■ **Written tasks**:
• A. From the article on Winnipeg gangs, list the forces that the author says the city's gangs are products of.
• B. Summarize the article on Winnipeg gangs in two sentences.
• C. Continue the article on Winnipeg gangs from the point where it stops.

■ **Supplied passage**:
++++++++++++++++++++

Hug a thug. Really.

Gang members are a part of our community

Mike Sudoma

The following article is not meant to scare you. It isn’t meant to paint a dreary picture of our city, nor is it intended to make you believe Winnipeg is the Compton of the North. But our city has a gang problem. Before you assume this piece is some right-wing diatribe about locking up kids, I assure you it’s not. The reality is there are approximately 35 active gangs in Winnipeg with about 1,500 active gang members. I’m not necessarily talking about the bar star “gangs” that buy everyone shots at the nightclubs and get custom rims for their Civics and Cameros. The gangs I’m talking about, like the gangs of LA, are products of poverty, exploitation, racial segregation, and colonialism.

There shouldn’t be any doubt the way in which Indigenous people in Canada have been treated has led to the disproportionate representation of Aboriginal people living in poverty and participating in gangs: 75 per cent of Winnipeg’s gangs are Aboriginal. Nor should we be surprised that the lack of resources and respect for immigrants and refugees results in that population making up most of the other 25 per cent. 

Here in Winnipeg, the names of many gangs reflect this, including the Manitoba Warriors, Indian Posse, African Mafia, Native Syndicate, and local derivatives of LA’s infamous Crips and Bloods.

We know often gang members are forced into the life by social issues like exclusion, poverty and racism. We also know that “undoing” involvement in gangs is a difficult concept for governments, and a dangerous process for gang members. VICE’s recent mini documentary called “Warriors off the Res: Aboriginal Gangs in Winnipeg” profiles a few of these youth who yearn to escape the cycle but believe they simply can’t.

++++++++++++++++++++

■ **Stored data**:
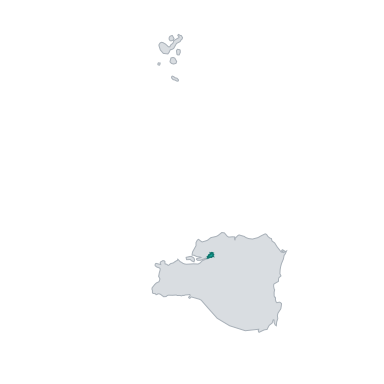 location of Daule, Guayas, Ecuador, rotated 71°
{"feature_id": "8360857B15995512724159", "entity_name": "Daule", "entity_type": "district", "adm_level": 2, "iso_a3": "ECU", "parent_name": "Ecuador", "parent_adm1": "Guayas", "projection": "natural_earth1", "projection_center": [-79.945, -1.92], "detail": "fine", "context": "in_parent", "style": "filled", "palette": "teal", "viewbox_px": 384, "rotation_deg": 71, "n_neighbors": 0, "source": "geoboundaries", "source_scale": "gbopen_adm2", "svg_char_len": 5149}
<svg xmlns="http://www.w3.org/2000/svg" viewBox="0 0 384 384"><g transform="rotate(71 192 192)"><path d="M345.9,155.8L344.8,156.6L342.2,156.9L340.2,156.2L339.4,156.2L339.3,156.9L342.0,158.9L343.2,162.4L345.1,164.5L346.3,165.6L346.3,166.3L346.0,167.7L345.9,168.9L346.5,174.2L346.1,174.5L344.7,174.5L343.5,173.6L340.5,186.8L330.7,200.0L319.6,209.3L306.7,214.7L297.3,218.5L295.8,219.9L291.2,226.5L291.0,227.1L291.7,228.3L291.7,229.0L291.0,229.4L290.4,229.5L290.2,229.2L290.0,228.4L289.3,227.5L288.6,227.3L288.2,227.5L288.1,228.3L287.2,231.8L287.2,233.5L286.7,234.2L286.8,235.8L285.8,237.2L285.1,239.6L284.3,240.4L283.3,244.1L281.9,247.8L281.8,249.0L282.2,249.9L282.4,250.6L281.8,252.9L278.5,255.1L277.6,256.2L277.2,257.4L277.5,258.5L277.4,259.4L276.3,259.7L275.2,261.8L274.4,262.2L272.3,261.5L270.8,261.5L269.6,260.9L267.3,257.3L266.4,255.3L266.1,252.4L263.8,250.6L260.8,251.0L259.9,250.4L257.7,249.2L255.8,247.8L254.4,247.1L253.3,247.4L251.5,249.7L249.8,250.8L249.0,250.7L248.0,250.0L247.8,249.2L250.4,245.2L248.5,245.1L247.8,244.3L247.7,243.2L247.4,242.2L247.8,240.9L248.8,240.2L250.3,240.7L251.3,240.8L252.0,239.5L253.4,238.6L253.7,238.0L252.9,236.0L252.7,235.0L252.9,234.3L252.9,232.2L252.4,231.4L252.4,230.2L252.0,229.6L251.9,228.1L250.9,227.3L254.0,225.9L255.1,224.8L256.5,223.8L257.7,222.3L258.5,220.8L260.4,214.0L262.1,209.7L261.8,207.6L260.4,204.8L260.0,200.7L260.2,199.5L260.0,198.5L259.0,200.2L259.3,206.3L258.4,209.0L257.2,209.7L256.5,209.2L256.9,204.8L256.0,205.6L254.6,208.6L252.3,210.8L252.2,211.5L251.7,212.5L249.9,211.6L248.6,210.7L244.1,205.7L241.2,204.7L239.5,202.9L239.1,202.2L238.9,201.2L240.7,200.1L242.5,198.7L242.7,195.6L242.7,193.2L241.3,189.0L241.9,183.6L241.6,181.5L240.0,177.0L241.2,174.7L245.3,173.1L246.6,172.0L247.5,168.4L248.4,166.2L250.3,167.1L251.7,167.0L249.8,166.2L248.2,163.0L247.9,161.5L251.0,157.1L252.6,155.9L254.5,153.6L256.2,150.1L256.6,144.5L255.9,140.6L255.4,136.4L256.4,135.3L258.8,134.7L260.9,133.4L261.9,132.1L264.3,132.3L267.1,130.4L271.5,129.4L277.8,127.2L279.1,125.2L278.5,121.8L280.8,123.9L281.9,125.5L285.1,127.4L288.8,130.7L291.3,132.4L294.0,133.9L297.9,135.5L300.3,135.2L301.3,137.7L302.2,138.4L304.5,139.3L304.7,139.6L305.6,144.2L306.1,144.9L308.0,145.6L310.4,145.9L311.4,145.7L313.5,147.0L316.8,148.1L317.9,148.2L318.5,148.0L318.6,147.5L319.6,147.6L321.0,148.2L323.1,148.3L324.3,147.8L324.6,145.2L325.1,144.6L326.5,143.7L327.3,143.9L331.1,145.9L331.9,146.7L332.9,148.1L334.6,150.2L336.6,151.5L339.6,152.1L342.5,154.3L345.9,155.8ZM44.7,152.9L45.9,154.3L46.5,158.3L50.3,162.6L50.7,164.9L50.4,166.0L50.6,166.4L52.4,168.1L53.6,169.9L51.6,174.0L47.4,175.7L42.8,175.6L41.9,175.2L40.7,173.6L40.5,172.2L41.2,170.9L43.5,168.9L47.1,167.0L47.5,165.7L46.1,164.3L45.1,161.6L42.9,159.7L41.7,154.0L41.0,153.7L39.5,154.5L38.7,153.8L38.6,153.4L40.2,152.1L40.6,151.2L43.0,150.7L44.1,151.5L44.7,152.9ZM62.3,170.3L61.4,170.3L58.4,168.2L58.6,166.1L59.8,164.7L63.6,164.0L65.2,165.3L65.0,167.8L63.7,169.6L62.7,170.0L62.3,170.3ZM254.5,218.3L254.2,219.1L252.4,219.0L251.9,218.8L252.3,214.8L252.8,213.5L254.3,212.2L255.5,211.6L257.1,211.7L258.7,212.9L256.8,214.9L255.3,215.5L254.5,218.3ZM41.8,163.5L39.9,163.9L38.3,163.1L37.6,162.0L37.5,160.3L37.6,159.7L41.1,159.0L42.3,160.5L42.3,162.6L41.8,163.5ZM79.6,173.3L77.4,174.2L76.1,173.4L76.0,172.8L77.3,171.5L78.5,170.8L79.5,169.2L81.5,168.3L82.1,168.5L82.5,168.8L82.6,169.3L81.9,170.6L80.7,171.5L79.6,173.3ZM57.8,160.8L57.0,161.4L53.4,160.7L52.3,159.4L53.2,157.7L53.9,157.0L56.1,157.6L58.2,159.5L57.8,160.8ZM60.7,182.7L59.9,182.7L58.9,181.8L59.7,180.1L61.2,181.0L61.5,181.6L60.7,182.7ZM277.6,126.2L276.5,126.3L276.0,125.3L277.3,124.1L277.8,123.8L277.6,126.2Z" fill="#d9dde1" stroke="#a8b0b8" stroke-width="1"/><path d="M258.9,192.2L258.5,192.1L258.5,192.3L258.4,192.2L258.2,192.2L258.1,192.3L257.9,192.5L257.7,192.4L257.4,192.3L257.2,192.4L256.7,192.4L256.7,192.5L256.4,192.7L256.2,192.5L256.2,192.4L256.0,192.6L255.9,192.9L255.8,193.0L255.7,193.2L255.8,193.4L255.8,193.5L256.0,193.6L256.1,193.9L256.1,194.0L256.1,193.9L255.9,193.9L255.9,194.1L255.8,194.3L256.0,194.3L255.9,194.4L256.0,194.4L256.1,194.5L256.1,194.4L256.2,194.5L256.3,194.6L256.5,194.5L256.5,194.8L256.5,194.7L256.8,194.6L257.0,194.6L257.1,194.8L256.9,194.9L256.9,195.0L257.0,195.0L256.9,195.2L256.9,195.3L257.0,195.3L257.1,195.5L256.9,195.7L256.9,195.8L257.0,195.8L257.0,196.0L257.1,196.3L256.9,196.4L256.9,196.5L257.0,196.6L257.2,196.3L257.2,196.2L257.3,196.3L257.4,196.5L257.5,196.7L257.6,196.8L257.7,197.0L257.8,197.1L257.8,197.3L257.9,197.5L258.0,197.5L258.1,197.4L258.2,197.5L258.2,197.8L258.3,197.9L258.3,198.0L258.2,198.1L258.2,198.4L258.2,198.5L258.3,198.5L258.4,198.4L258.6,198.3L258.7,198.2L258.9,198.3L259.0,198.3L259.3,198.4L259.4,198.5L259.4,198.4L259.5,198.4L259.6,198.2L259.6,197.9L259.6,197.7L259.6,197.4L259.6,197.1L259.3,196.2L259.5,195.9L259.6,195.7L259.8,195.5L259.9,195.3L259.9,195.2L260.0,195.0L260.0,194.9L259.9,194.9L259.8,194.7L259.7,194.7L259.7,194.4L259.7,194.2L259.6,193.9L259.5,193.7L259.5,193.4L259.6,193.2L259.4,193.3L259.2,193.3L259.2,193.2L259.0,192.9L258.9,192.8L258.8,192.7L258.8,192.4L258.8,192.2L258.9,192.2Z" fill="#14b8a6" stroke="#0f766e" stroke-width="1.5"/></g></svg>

++++++++++++++++++++

■ **Answers by task**:
• A.
Poverty
Exploitation
Racial segregation
Colonialism

• B. Winnipeg has about 35 active gangs with roughly 1,500 members, and the author presents them as products of poverty, exploitation, racial segregation and colonialism rather than as nightclub show-offs. Aboriginal people make up 75 percent of the city's gangs, and immigrants and refugees account for most of the rest; many members are pushed into the life by exclusion, poverty and racism and find leaving difficult and dangerous.

• C.
The way the public perceives these young people is usually with fear, rather than with compassion. And that doesn’t help. I’m not suggesting you approach a 16-year-old in gang colours and give them a big hug (unless you know them), but I am suggesting you try to understand that the 16-year-old in gang colours has probably been through a hell of a lot more than most of the rest of us. I am also suggesting you don’t see them as hopeless.

There are many organizations that help gang members turn their lives around. Adult education programs provide tools for success and such community groups as Aboriginal Youth Opportunities provide a safe place to be and make friends. There are people who care enough to commit their lives to helping others escape gangs and violence.

We all need to work together to fight racism and poverty in our communities. Governments at every level have struggled with this one: it seems easier to lock someone up than to lend them a hand.

Tackling poverty and colonization is a pretty overwhelming project, but a good place to start is simply by perceiving gang members not as gang members, but as members of our community.

Maybe then our fear will turn into compassion.

David Jacks went to Gordon Bell High School, was President of the UWSA, and is currently a Communications Representative at the Canadian Union of Public Employees.

Published in Volume 69, Number 8 of The Uniter (October 22, 2014)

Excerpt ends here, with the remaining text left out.